As the demand for cloud services increases, there are a number of service providers who are diving into this business to provide localised public cloud services. With the presence of global hyperscalers and localised domestic cloud providers, here’s how you can monetise your cloud business:
Today’s best SaaS monetization models rest on the foundation of developing unique value propositions. For IaaS monetization models, it’s not significantly different. While 77% of the cloud market belongs to five giants— Amazon, Microsoft, Alibaba, Google, and IBM— smaller cloud service providers can give excellent benefits.
Some benefits that data centers can capitalize on as cloud service providers include enhanced protection and reliability, given that a smaller player can provide more attention and care to a smaller sample. IaaS solutions also help clients save time and resources, given that smaller players can have more attention at a smaller cost. Differentiating a smaller IaaS reselling business to a big player is like comparing McDonald’s with a specialty burger shop. You may not have the size, but you have the advantage of customization and the boutique experience, in which many people would gladly invest.
In an age of advanced globalization, there seems to be a re-shifting back toward localization. In Africa, for instance, banks are starting to invest in artificial intelligence and machine learning tools to improve and contextualize the customer experience. With the growing demand for localized tech-based services, cloud service providers- even those in developing markets–can leverage the movement towards supporting local solutions.
Localizing your approach makes you an instant favorite for a profitable segment of the local tech market and a possible forerunner as one of your local community’s most notable technology partners. In an age where companies take their businesses global, there is still power in building your business up to be a champion for the local. Build awareness amongst smaller firms in need of IaaS providers or tech-based companies and larger corporations that use cloud-based technology.
One substantial advantage that localized players have over global brands is their understanding of the local community’s felt needs. This edge gives them better insight into what additional incentives might get companies to switch over to smaller cloud service providers and data centers.
Local cloud services offer many benefits already, but smaller data centers can sweeten the deal more by further incentivizing their offers. Some great monetization strategy examples around incentivizing include adding think dev platforms, containers, data pipelines, machine learning, DevOps, automation, and other services. One other way to incentivize is to provide cheaper plans for longer subscriptions, such as giving a sizeable discount when clients sign up for a year instead of a month’s worth of services.
In the realm of service as a software and infrastructure as a software, information can be the deciding factor to a long term relationship with a client. In the case of billing for instance, customers can often lose trust towards a provider after experiencing one or two bill shocks.
Another idea around this strategy would be to build a tool-based community both online and offline that can share best practices and ideas around business productivity, technology, and other topics around the context of work. Providing real-time reports on billings, deals, news, offerings, and other business opportunities can help create strong long-term relationships with clients and partners. Data centers should also provide real-time notifications on essential account activity or critical usage that clients should be aware of at any point.

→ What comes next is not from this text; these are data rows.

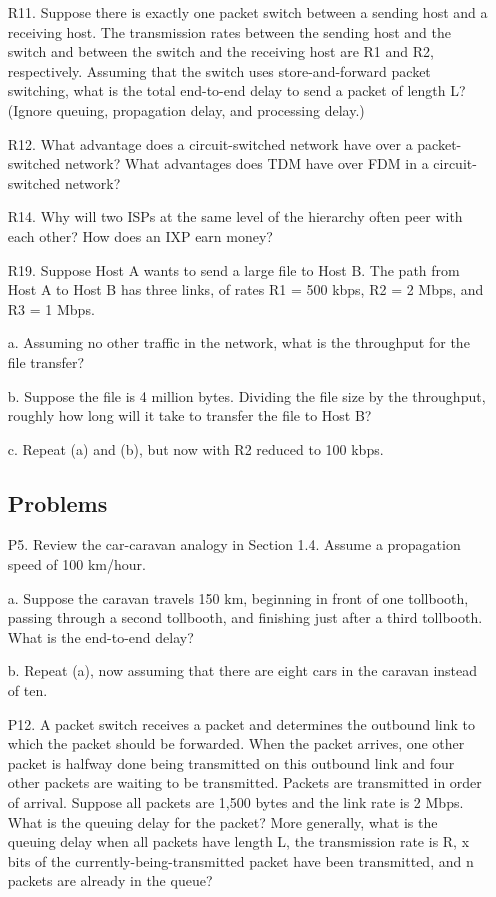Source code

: \documentclass[]{article}
\begin{document}
\begin{enumerate}
	\item[R11.]
	Suppose there is exactly one packet switch between a sending host and a
	receiving host. The transmission rates between the sending host and the
	switch and between the switch and the receiving host are R1 and R2, respectively. Assuming that the switch uses store-and-forward packet switching,
	what is the total end-to-end delay to send a packet of length L? (Ignore
	queuing, propagation delay, and processing delay.)
	
	\item[R12.]
	What advantage does a circuit-switched network have over a packet-switched
	network? What advantages does TDM have over FDM in a circuit-switched
	network?
	
	\item[R14.]
	Why will two ISPs at the same level of the hierarchy often peer with each
	other? How does an IXP earn money?
	
	\item[R19.]
	Suppose Host A wants to send a large file to Host B. The path from Host A to
	Host B has three links, of rates R1 = 500 kbps, R2 = 2 Mbps, and R3 = 1 Mbps.
	
	a. Assuming no other traffic in the network, what is the throughput for the
	file transfer?
	
	b. Suppose the file is 4 million bytes. Dividing the file size by the throughput,
	roughly how long will it take to transfer the file to Host B?
	
	c. Repeat (a) and (b), but now with R2 reduced to 100 kbps.
	
	\subsection{Problems}
	\item[P5.]
	Review the car-caravan analogy in Section 1.4. Assume a propagation speed
	of 100 km/hour.
	
	a. Suppose the caravan travels 150 km, beginning in front of one tollbooth,
	passing through a second tollbooth, and finishing just after a third tollbooth. What is the end-to-end delay?
	
	b. Repeat (a), now assuming that there are eight cars in the caravan instead
	of ten.
	
	\item[P12.]
	A packet switch receives a packet and determines the outbound link to which
	the packet should be forwarded. When the packet arrives, one other packet is
	halfway done being transmitted on this outbound link and four other packets
	are waiting to be transmitted. Packets are transmitted in order of arrival.
	Suppose all packets are 1,500 bytes and the link rate is 2 Mbps. What is the
	queuing delay for the packet? More generally, what is the queuing delay
	when all packets have length L, the transmission rate is R, x bits of the
	currently-being-transmitted packet have been transmitted, and n packets are
	already in the queue?
	

\end{enumerate}
\end{document}
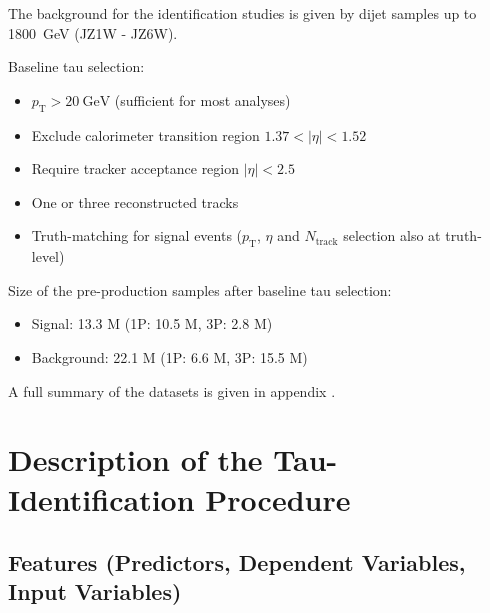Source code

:  The background for the identification studies is given by
dijet samples up to \SI{1800}{\giga\electronvolt} (JZ1W - JZ6W). 

Baseline tau selection:
\begin{itemize}
\item $p_\text{T} > \SI{20}{\giga\electronvolt}$ (sufficient for most analyses)
\item Exclude calorimeter transition region $1.37 < |\eta| < 1.52$
\item Require tracker acceptance region $|\eta| < 2.5$
\item One or three reconstructed tracks
\item Truth-matching for signal events ($p_\text{T}$, $\eta$ and
  $N_\text{track}$ selection also at truth-level)
\end{itemize}

Size of the pre-production samples after baseline tau selection:
\begin{itemize}
\item Signal: 13.3 M (1P: 10.5 M, 3P: 2.8 M)
\item Background: 22.1 M (1P: 6.6 M, 3P: 15.5 M)
\end{itemize}



A full summary of the datasets is given in appendix .

\section{Description of the Tau-Identification Procedure}
\label{sec:bdt_tauid}

\subsection{Features (Predictors, Dependent Variables, Input Variables)}
\label{sec:bdt_features}


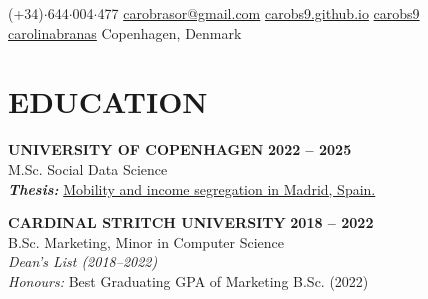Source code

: \documentclass{resume}
\begin{document}
\begin{center}
    \contact
        {(+34)$\cdot$644$\cdot$004$\cdot$477}
        {\href{mailto://carobrasor@gmail.com}{carobrasor@gmail.com}}
        {\href{https://carobs9.github.io/}{carobs9.github.io}}
        {\href{https://github.com/carobs9}{carobs9}}
        {\href{https://www.linkedin.com/in/carolinabranas/}{carolinabranas}}
        {Copenhagen, Denmark}
\end{center}

\section{EDUCATION} 
\begin{content}
    {\bf UNIVERSITY OF COPENHAGEN} \hfill {\bf 2022 -- 2025} \\
    {M.Sc. Social Data Science} \\
    {\bf \em Thesis:} {\href{https://carobs9.github.io/segregation-mobility/}{Mobility and income segregation in Madrid, Spain.}}

    \medskip

    {\bf CARDINAL STRITCH UNIVERSITY} \hfill {\bf 2018 -- 2022} \\
    {B.Sc. Marketing, Minor in Computer Science} \\
    {\em Dean's List (2018--2022)} \\
    {\em Honours:} Best Graduating GPA of Marketing B.Sc. (2022)
\end{content}

\end{document}
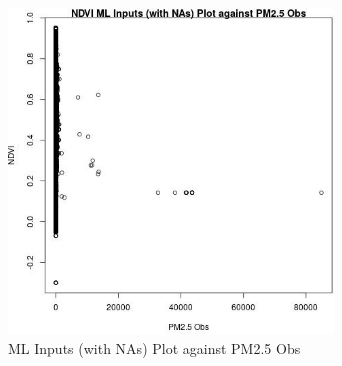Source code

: \begin{figure} 
\centering  
\includegraphics[width=0.77\textwidth]{Code_Outputs/Report_ML_input_PM25_Step4_part_f_de_duplicated_aves_prioritize_24hr_obswNAs_NDVIvPM25_Obs.jpg} 
\caption{\label{fig:Report_ML_input_PM25_Step4_part_f_de_duplicated_aves_prioritize_24hr_obswNAsNDVIvPM25_Obs}ML Inputs (with NAs) Plot against PM2.5 Obs} 
\end{figure}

Smaller providers also have the added boutique-experience edge of rewarding clients with highly-customized expressions of gratitude. Provide your customers with limited period bonus services every time they cross a certain usage level or criterion. Some bonuses can include a period of free services, free upgrades, a free limited subscription to an adjacent service, and many other ideas. The sky’s the limit when it comes to creatively rewarding loyal customers.